Detailed Description:
Waymo, a leader in the autonomous vehicle space, has developed a new training model named EMMA (End-to-End Multimodal Model for Autonomous Driving) utilizing Google’s MLLM, Gemini. This development marks a notable step in the evolution of AI applications within autonomous driving, indicating that the capabilities of large language models may extend far beyond typical tasks associated with AI, such as chatbots.

– **Key Features of EMMA**:
– **Integration of MLLMs**: EMMA represents one of the first attempts to employ an MLLM like Gemini in autonomous vehicle functionality, suggesting MLLMs can play a central role in operational AI.
– **Processing Sensor Data**: The model is designed to process complex sensor data and predict future trajectories, allowing robotaxis to navigate and make decisions.
– **Overcoming Modular Limitations**: Traditional autonomous systems rely on separate modules for tasks like perception and mapping, often leading to scaling issues due to accumulated errors. EMMA aims to mitigate these by providing a more integrated solution.

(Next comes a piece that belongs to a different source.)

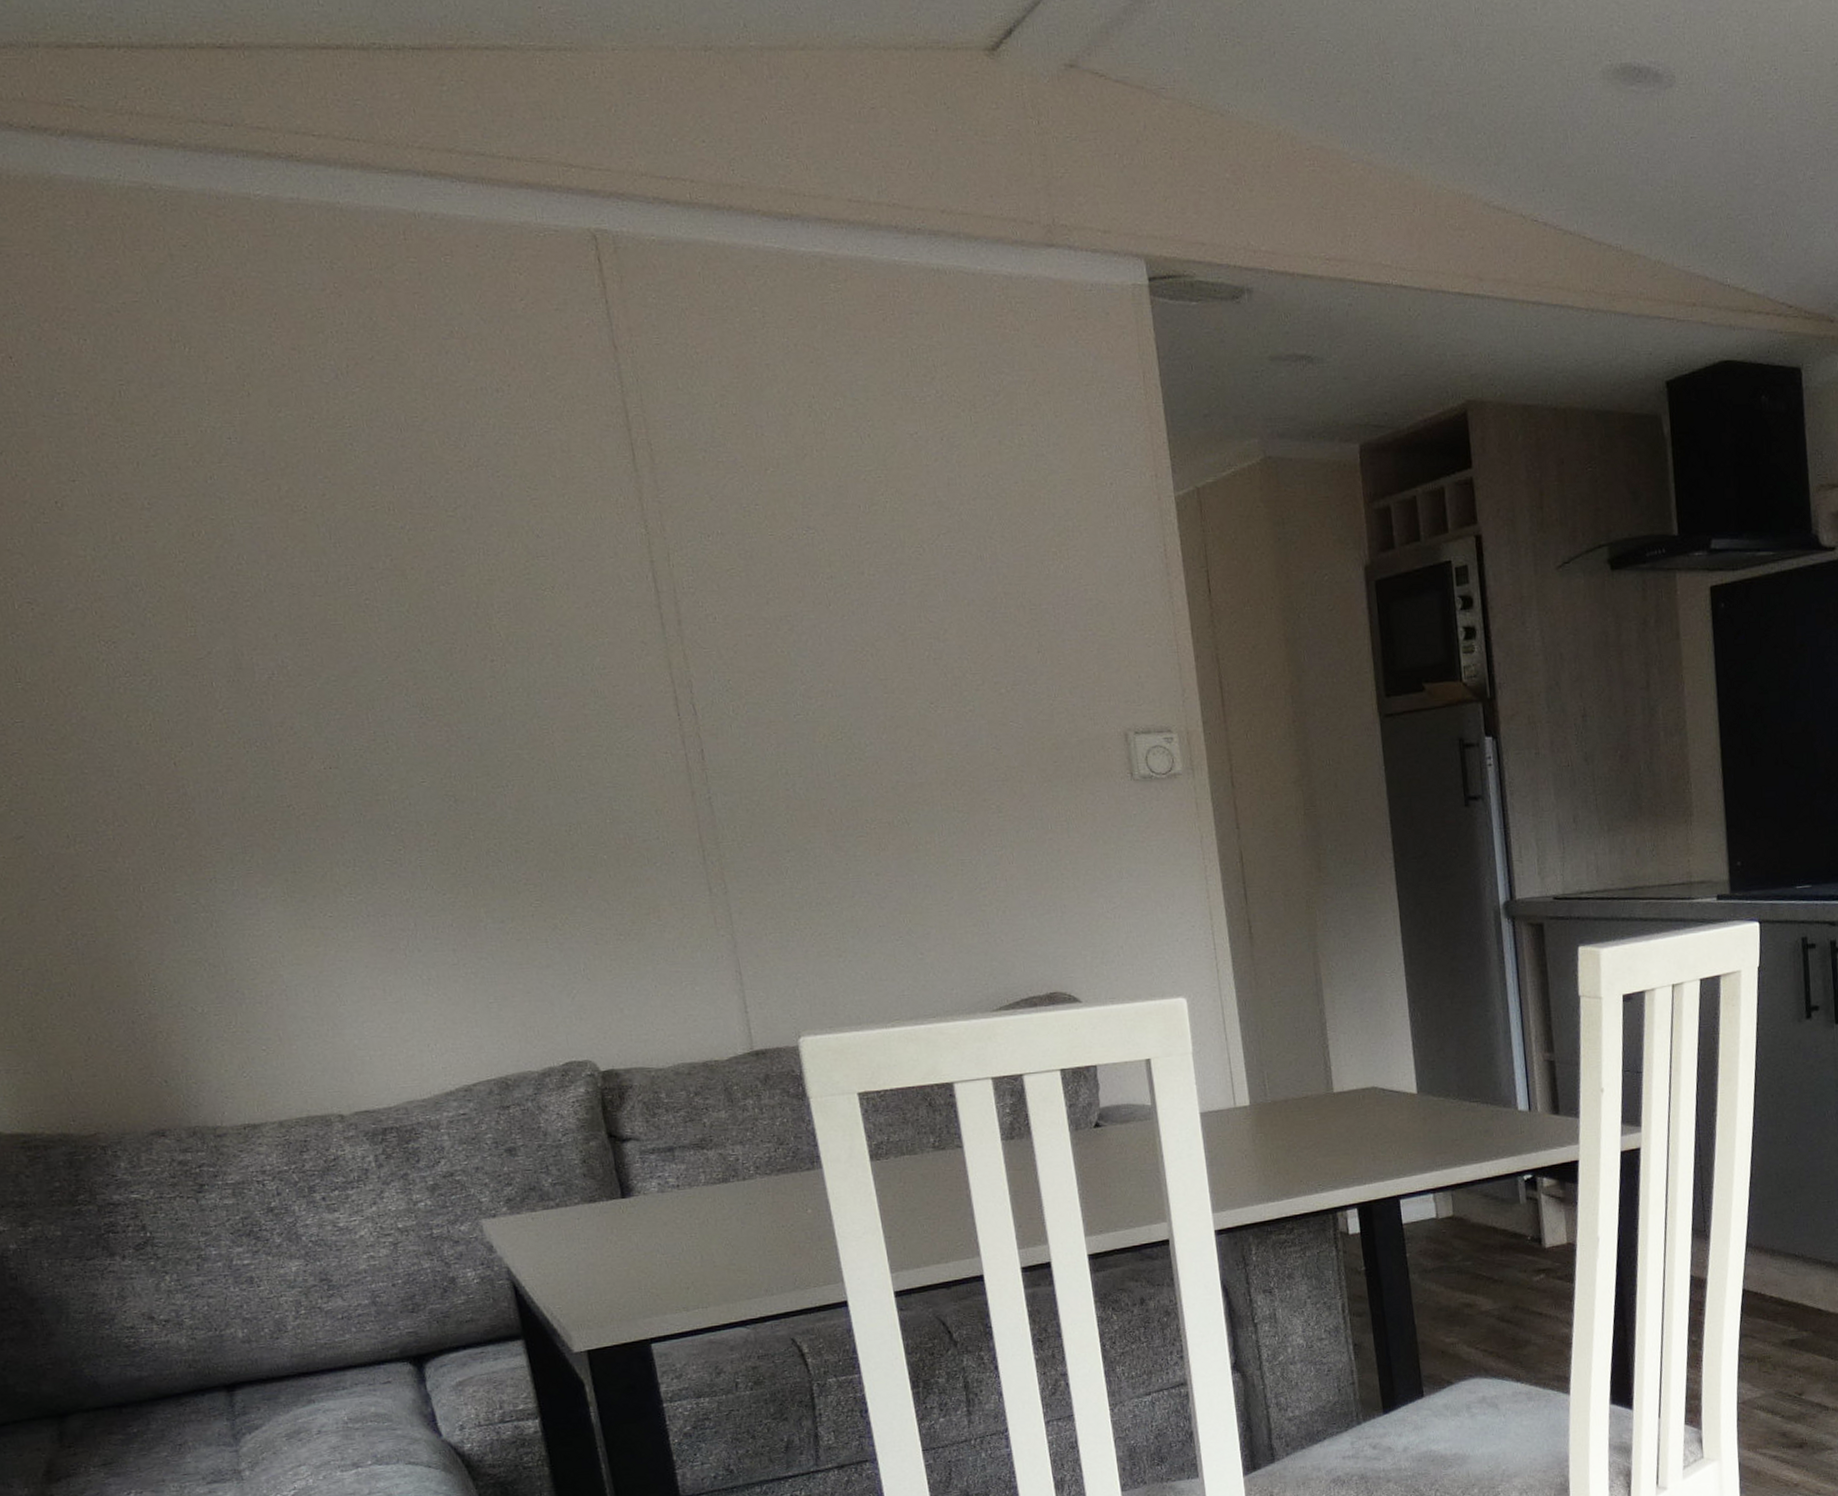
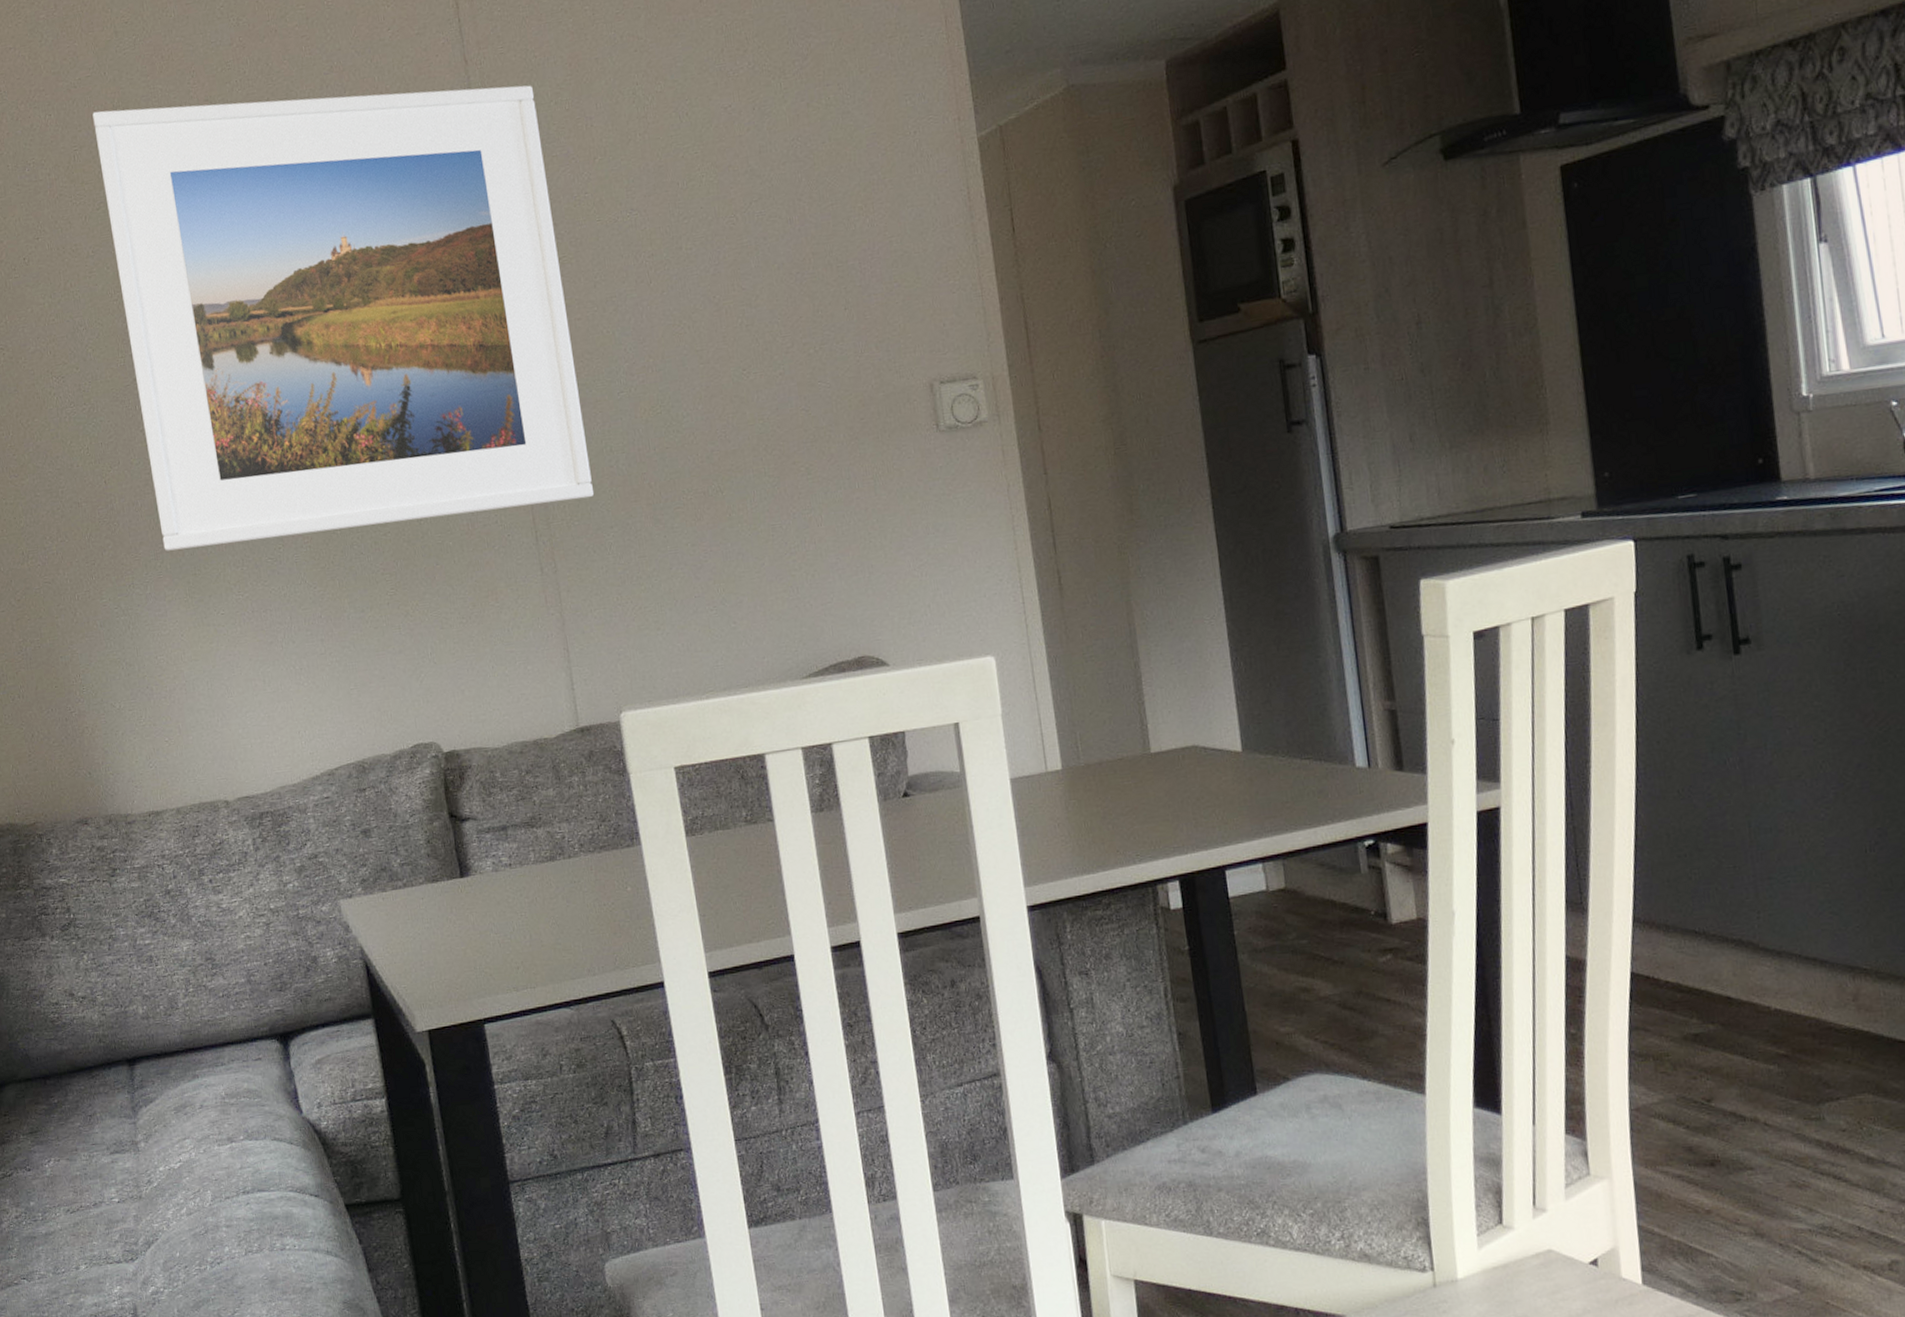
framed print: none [142,343,768,845] -> present [92,85,594,551]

– **Advantages over Conventional Approaches**:
– **Generalist Knowledge**: MLLMs trained on extensive data offer rich contextual knowledge that surpasses conventional driving logs, thus allowing for improved decision-making in varied driving contexts.
– **Improved Reasoning**: Techniques like chain-of-thought reasoning enable the model to break down complex tasks systematically, thus enhancing its operational efficiency under challenging scenarios.

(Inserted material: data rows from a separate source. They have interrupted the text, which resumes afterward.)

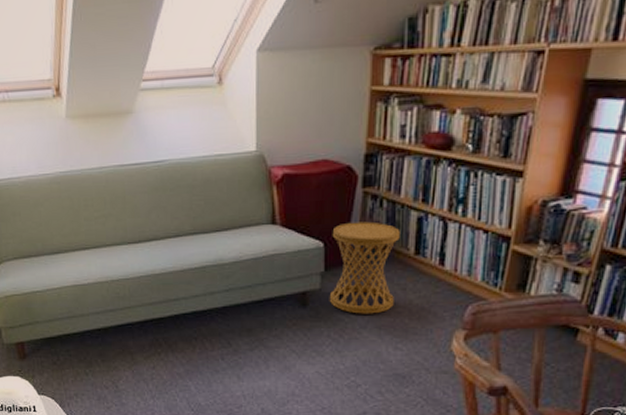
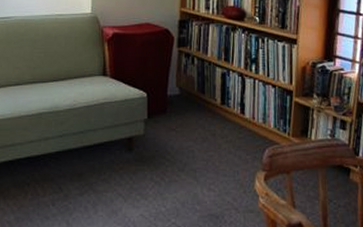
side table: present [329,221,400,314] -> none [151,76,209,158]

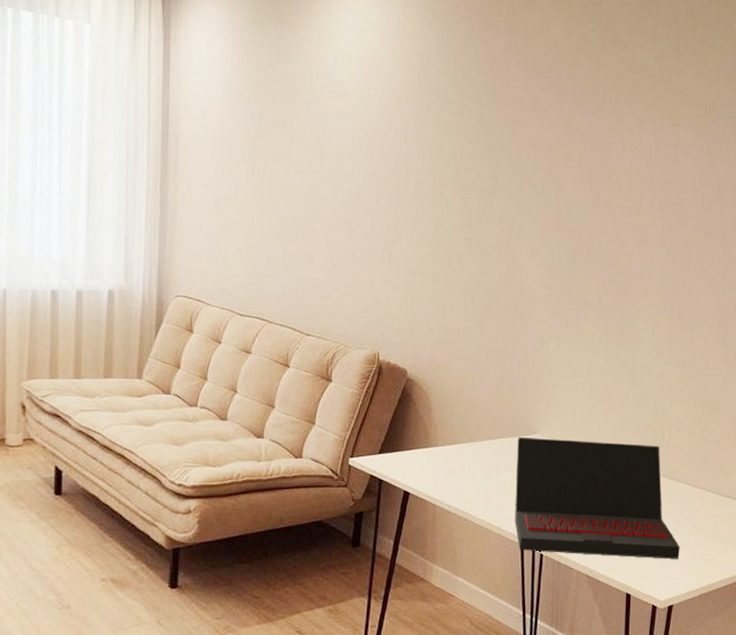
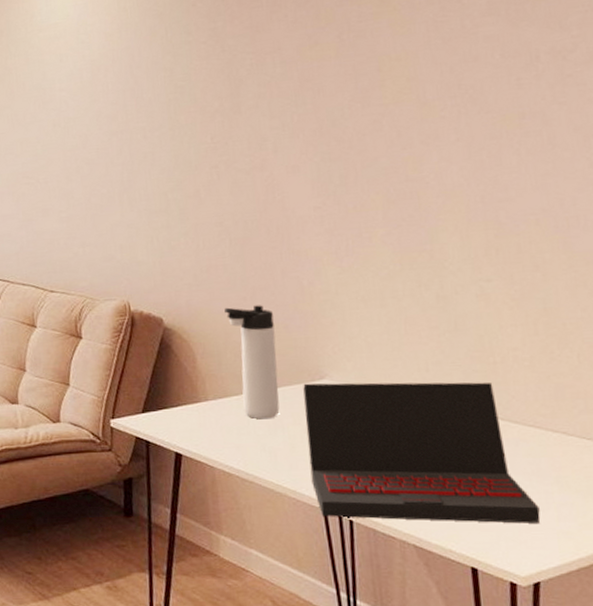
thermos bottle: none [461,365,501,466] -> present [224,305,280,419]

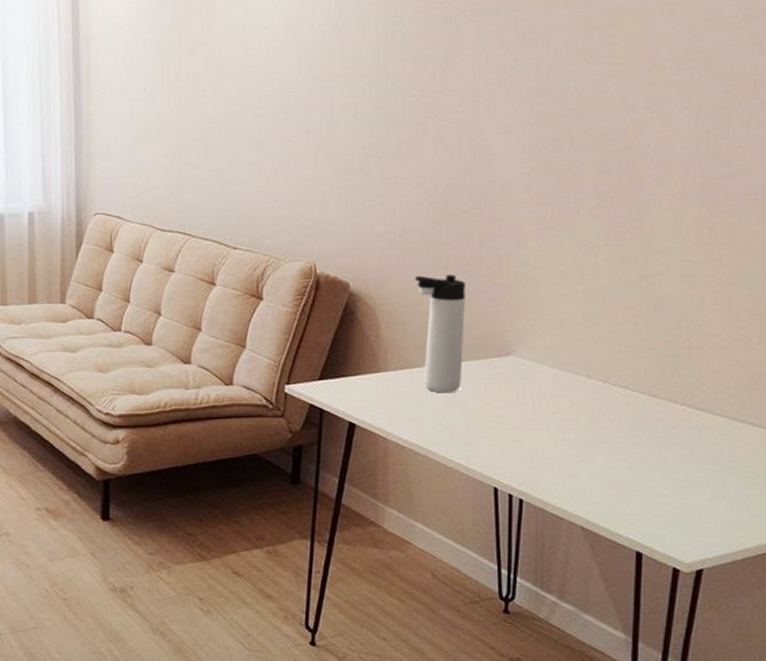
laptop: present [303,382,541,524] -> none [485,359,714,512]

– **Real-World Navigation Aid**: EMMA has already shown promise in helping the robotaxis effectively navigate complex environments by adapting to various obstacles like animals or construction projects.

– **Acknowledged Limitations**:
– **Computational Constraints**: The model currently does not utilize 3D sensor inputs, such as those from lidar or radar, to avoid excessive computational demands and can only handle limited image frames.
– **Potential Risks**: The research paper hints at some underlying risks associated with using MLLMs, such as the tendency for AI systems to “hallucinate” or misinterpret simple tasks, which poses a challenge for reliability in critical driving scenarios.

In summary, Waymo’s EMMA signifies an innovative use of multimodal large language models, potentially reshaping the future of autonomous vehicle technology by addressing key operational challenges and validating the broader application spectrum of AI models. However, careful consideration of its limitations and inherent risks will be essential in further development and deployment.